→ TASK
Each record must come back unchanged in your answer, stripped of its images.

→ Camera metadata records
============

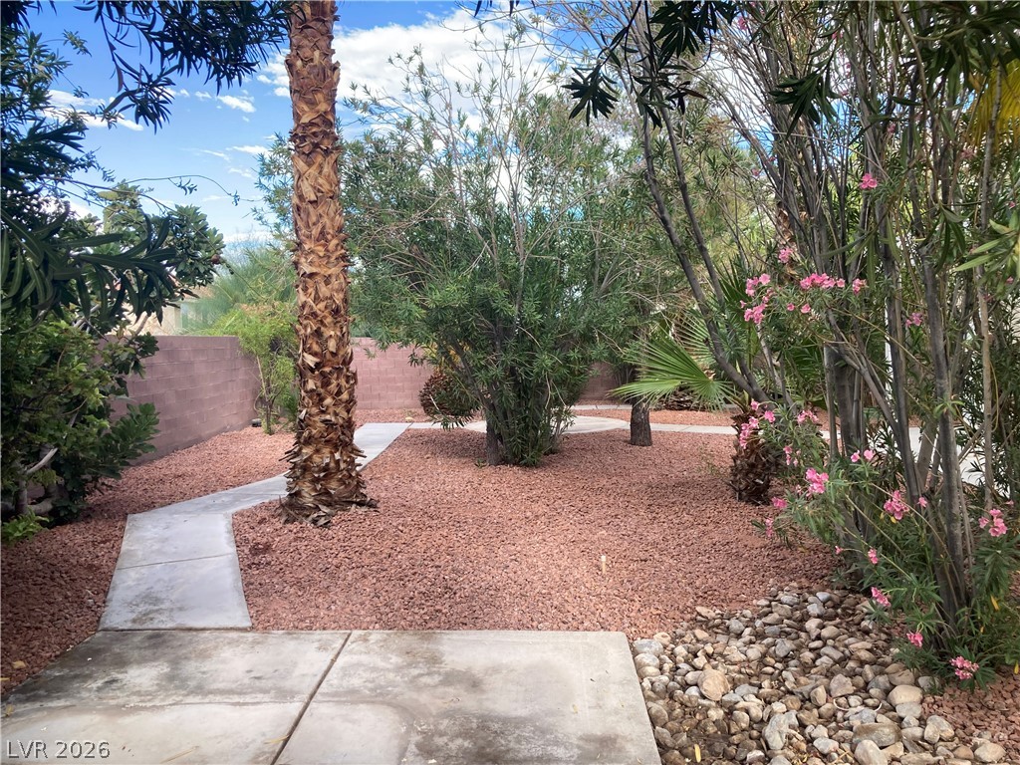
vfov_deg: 49.7
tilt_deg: -2.1
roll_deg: +1.3
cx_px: 510
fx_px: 825
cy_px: 382
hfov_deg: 63.4
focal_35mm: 28
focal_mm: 3.99
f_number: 1.8
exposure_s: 1/250
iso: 20
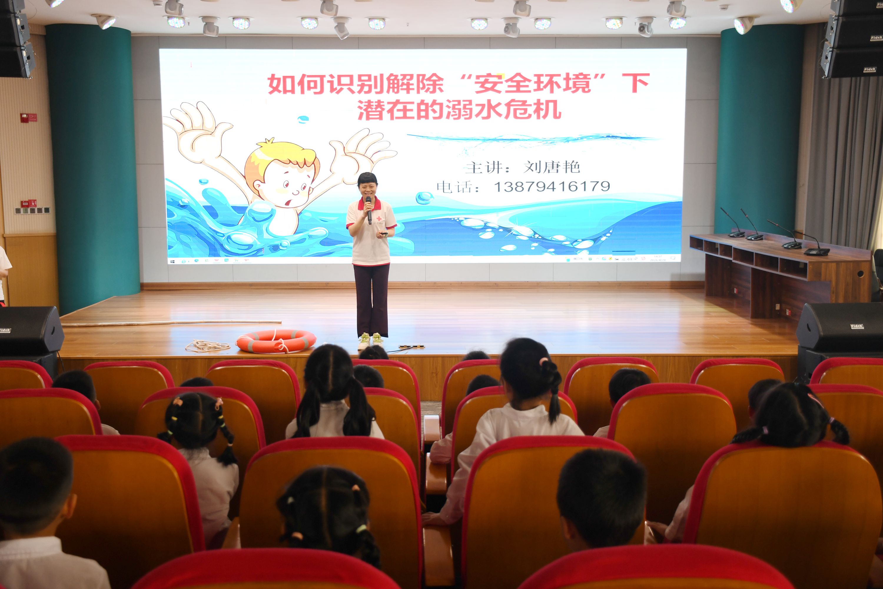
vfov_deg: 34.2
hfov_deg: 49.6
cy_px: 294
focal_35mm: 39
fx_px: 957
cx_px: 442
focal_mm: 26
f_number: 3.8
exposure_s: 1/125
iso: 320
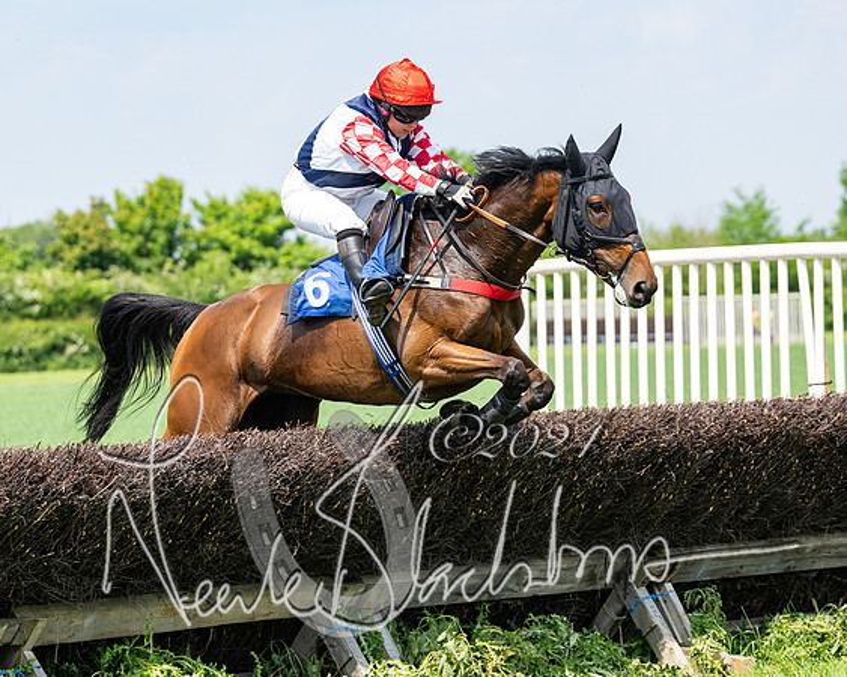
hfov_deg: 11.4
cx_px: 315
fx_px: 4256
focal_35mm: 170
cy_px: 356
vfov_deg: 9.1
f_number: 4
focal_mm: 115
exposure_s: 1/2000
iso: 400
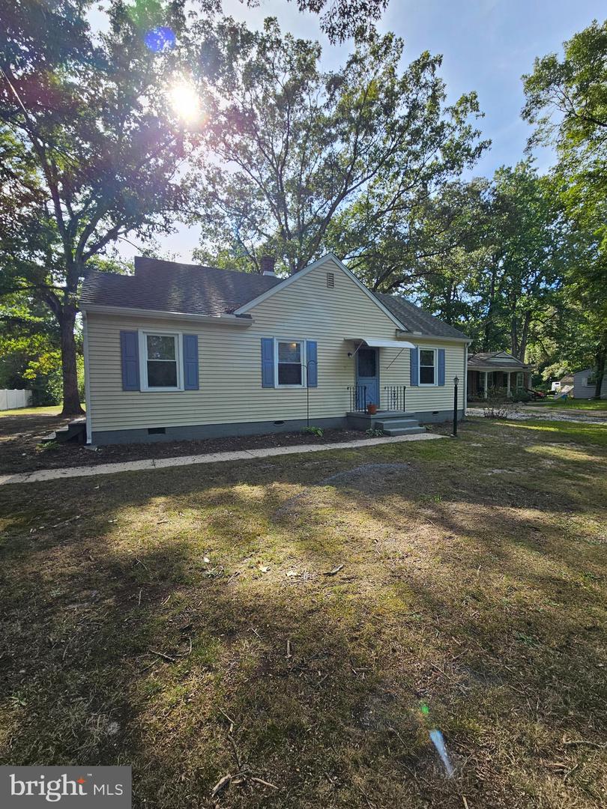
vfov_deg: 106.2
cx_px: 304
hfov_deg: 89.9
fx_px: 304
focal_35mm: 13
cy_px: 404
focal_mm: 2.2
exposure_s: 1/890
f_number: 2.2
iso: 50
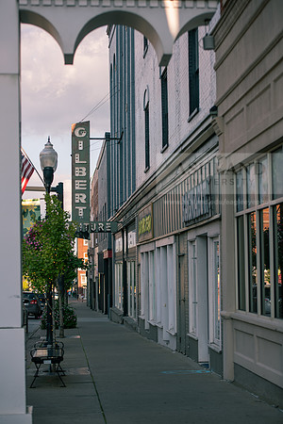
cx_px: 142
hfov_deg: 19.5
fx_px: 825
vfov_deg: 28.8
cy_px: 212
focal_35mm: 70
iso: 64
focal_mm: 70
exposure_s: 1/500
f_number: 3.2
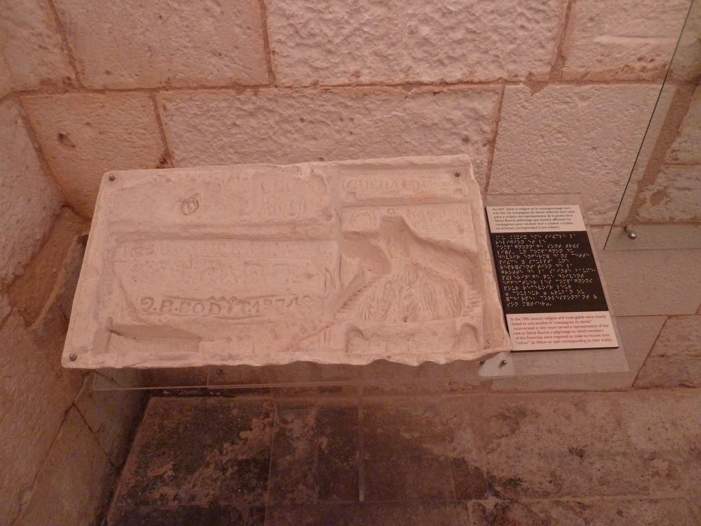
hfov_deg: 69.4
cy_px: 263
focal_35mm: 25
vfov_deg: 54.9
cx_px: 350
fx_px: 506
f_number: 3.3
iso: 400
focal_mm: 4.1
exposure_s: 1/20
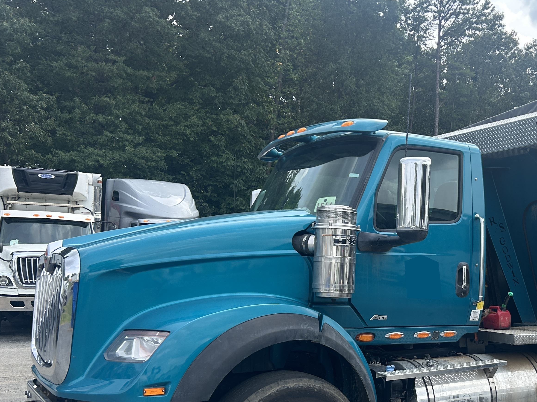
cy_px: 284
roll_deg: -1.1
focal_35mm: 45
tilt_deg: -0.5
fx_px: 698
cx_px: 458
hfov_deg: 39.7
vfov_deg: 31.8
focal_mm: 5.7
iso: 50
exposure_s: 1/1377
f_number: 1.5
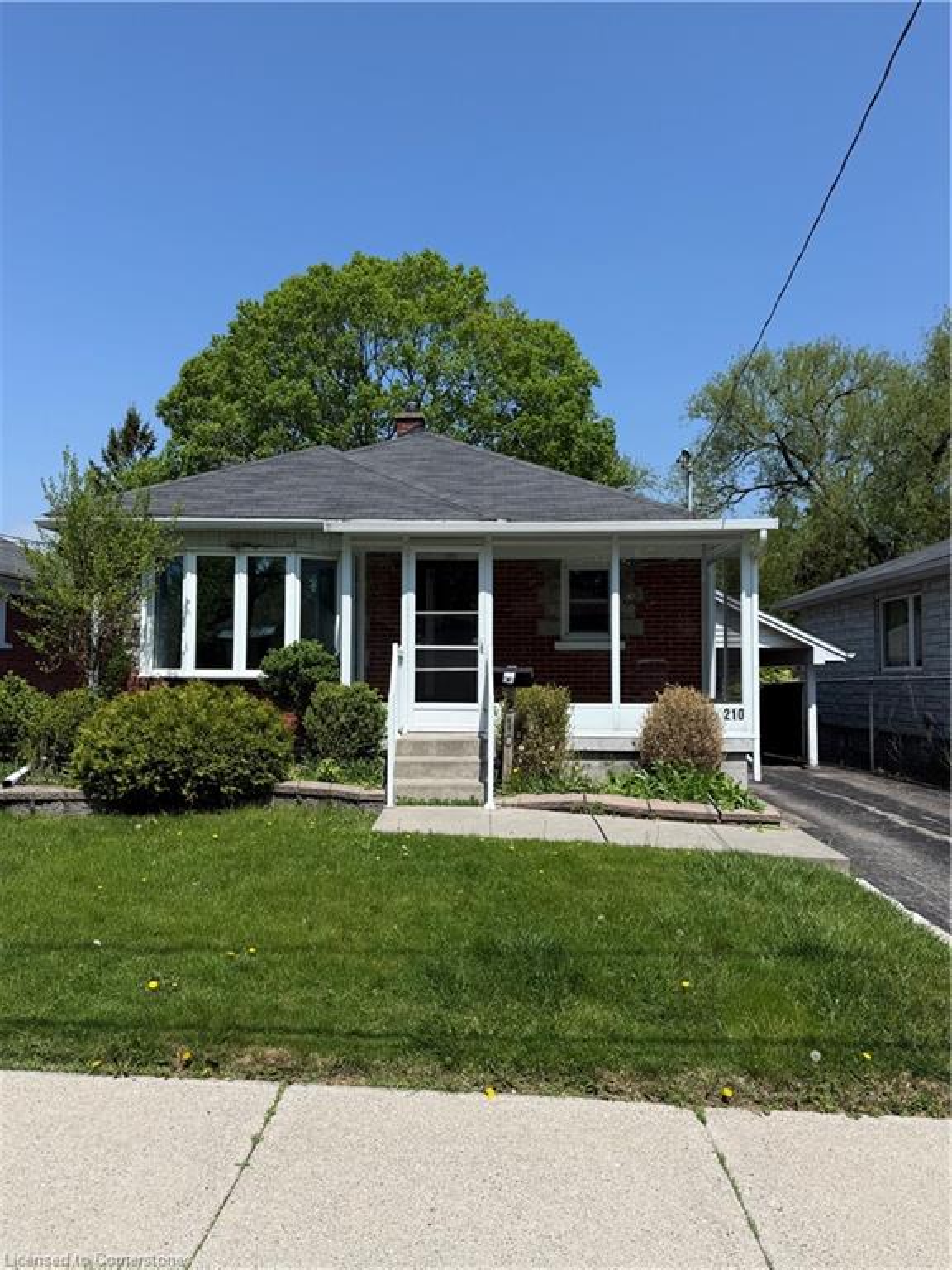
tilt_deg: +3.9
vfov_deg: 71.6
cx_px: 476
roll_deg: -0.4
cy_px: 635
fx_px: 880
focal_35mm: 24
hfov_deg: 56.8
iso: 80
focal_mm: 6.76
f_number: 1.78
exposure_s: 1/4673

============

→ TASK ANSWER
vfov_deg: 49.7
tilt_deg: -2.1
roll_deg: +1.3
cx_px: 510
fx_px: 825
cy_px: 382
hfov_deg: 63.4
focal_35mm: 28
focal_mm: 3.99
f_number: 1.8
exposure_s: 1/250
iso: 20
vfov_deg: 34.2
hfov_deg: 49.6
cy_px: 294
focal_35mm: 39
fx_px: 957
cx_px: 442
focal_mm: 26
f_number: 3.8
exposure_s: 1/125
iso: 320
hfov_deg: 11.4
cx_px: 315
fx_px: 4256
focal_35mm: 170
cy_px: 356
vfov_deg: 9.1
f_number: 4
focal_mm: 115
exposure_s: 1/2000
iso: 400
vfov_deg: 106.2
cx_px: 304
hfov_deg: 89.9
fx_px: 304
focal_35mm: 13
cy_px: 404
focal_mm: 2.2
exposure_s: 1/890
f_number: 2.2
iso: 50
cx_px: 142
hfov_deg: 19.5
fx_px: 825
vfov_deg: 28.8
cy_px: 212
focal_35mm: 70
iso: 64
focal_mm: 70
exposure_s: 1/500
f_number: 3.2
hfov_deg: 69.4
cy_px: 263
focal_35mm: 25
vfov_deg: 54.9
cx_px: 350
fx_px: 506
f_number: 3.3
iso: 400
focal_mm: 4.1
exposure_s: 1/20
cy_px: 284
roll_deg: -1.1
focal_35mm: 45
tilt_deg: -0.5
fx_px: 698
cx_px: 458
hfov_deg: 39.7
vfov_deg: 31.8
focal_mm: 5.7
iso: 50
exposure_s: 1/1377
f_number: 1.5
tilt_deg: +3.9
vfov_deg: 71.6
cx_px: 476
roll_deg: -0.4
cy_px: 635
fx_px: 880
focal_35mm: 24
hfov_deg: 56.8
iso: 80
focal_mm: 6.76
f_number: 1.78
exposure_s: 1/4673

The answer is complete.